Brand New Airguns in 2021
There is a confusing variety of vintage BSA springers from before the War and to the novice, they may all look the same. Great fun to use and to collect, there are many differences between the various models released over a long period up until the 2nd World War.
The style was designed by Birmingham gunsmith George Lincoln Jeffries in the early 1900s. His idea was for a fixed barrel, underlever cocking air rifle that was loaded by a drum or plug rotated shut by a separate side lever, known as tap loading.
Jeffries entered into an agreement with nearby Birmingham Small Arms around 1905 as they had the facilities to make anything in quantity. BSA assigned a portion of the output to Jeffries with some for themselves. Soon Jeffries disappeared from the picture but BSA continued with the design until the late 30s, although it was re-invented after the War as the Airsporter which continued until the Millennium two decades ago.
A .22 BSA Standard
The Jeffries guns are stamped along the top of the spring cylinder with 'H. The “Lincoln” Air Rifle' the ‘H’ prefix indicating the Heavy model with another shorter gun given the title ‘L’ for Ladies model. The regular size Lincoln H was around 43” and the Lincoln L around 39” is aimed for younger adults and women. L.J. stocks have a unique stamp of a man with hat and shooting jacket, wearing traditional leggings or puttees, rifle raised shooting. None appear to have any calibre identity markings, assumed unnecessary when only .177 was originally offered. There was a choice of two stock styles in three lengths with optional sights so Jeffries was getting his money's worth from any agreement with BSA.
BSA’s share of the production bear cylinder inscriptions of 'BSA Air Rifle' then in smaller text 'Lincoln Jeffries Patent'. Their stock mark is a BSA piled arms logo of three stacked Martini action rifles. The BSA version soon had its own small model “A Light Pattern Made Specially For Boys & Ladies” called unsurprisingly the ‘Light Pattern’. Later there was also an attempt to gain entry to the military training field with the BSA Military Pattern; a heavily modified action with a long barrel sat in a period military-style stock. With a cosmetic bolt that was static, it didn't do much more than the standard version and quickly disappeared.
Improvements led to references of the Improved BSA Air Rifle. At this time the gun was noted as being of either the long Ordinary Pattern or the shorter Light Pattern both in the No.1 Bore of .177 calibre but eventually, .22 No.2 Bore was offered. Some early BSA references appear to simplify identification to just No.1 or No.2 guns. The new designation of 'THE BSA AIR RIFLE (Improved Model D)' appeared around the latter half of the decade stamped to spring cylinder with reference to the Jeffries patent now on the underlever.

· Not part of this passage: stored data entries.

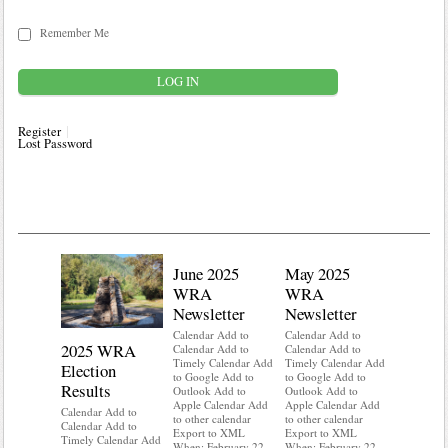
Remember Me
Register
Lost Password
June 2025
May 2025
WRA
WRA
Newsletter
Newsletter
Calendar Add to
Calendar Add to
2025 WRA
Water 
Calendar Add to
Calendar Add to
Timely Calendar Add
Timely Calendar Add
Election
Mainte
to Google Add to
to Google Add to
Results
Outlook Add to
Outlook Add to
Calendar A
Apple Calendar Add
Apple Calendar Add
Calendar A
Calendar Add to
to other calendar
to other calendar
Timely Ca
Calendar Add to
Export to XML
Export to XML
to Google 
Timely Calendar Add
When: February 22,
When: February 22,
Outlook A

Simplifying things greatly, early standard length guns had been around 43”. A longer 45” .25 calibre or No.3 Bore Improved D was introduced with a second shorter version as well. Both of these No.3 Bores disappeared quickly. Children had been overlooked at a time when very small junior Gems were flooding Britain and a scaled-down Junior Pattern made Edwardian Christmas mornings worth waiting all year for. This gave way to a later model called the Juvenile noted for it's much simpler sights. One wonders what happened to any Model C. An Improved Model B did exist as a transitional design if A was indeed the first BSA Air Rifle but conundrums abound in the world of vintage airguns.
Things were maturing now like beer in some nearby Midlands brewery which saw the design's metamorphosis into the BSA Standard just before the Great War. Cylinder details were now etched but this deteriorates with age. If readable the inscription should show 'THE BSA STANDARD AIR RIFLE' split either side of a BSA piled rifles symbol with the calibre now included in the etching as '.22 Bore 'or '.177 Bore'. It’s a real shame both .25's had been dropped, especially the larger model but with a full size potent .22 or so-called Sporting Pattern it must have seemed unnecessary.
Underlever release variations over 35 years
The original under lever arm catch was revised initially as a side catch release. There’s a crossover as late Improved D's can have this style of release. This changed again around 7 years later to a round push button on the lever tip. Then nothing much happened for the next two decades, but here a prefix can indicate a specific model. An A indicates a lighter pattern model from the very late 1930s and prefixes of C and CS indicate Club and Club Special Standards.
So far then this is a very shortened account of the design's evolution from the original Edwardian Lincoln to the BSA Standard used by American G.I.'s in English pub shooting galleries before disappearing off to fight Hitler. There’s no mention here of various internal technical differences, of factory sights, of trigger release designs nor indeed of the various trigger guards. There is in fact a world of airgun fun to discover when falling into the world of vintage Beesa's.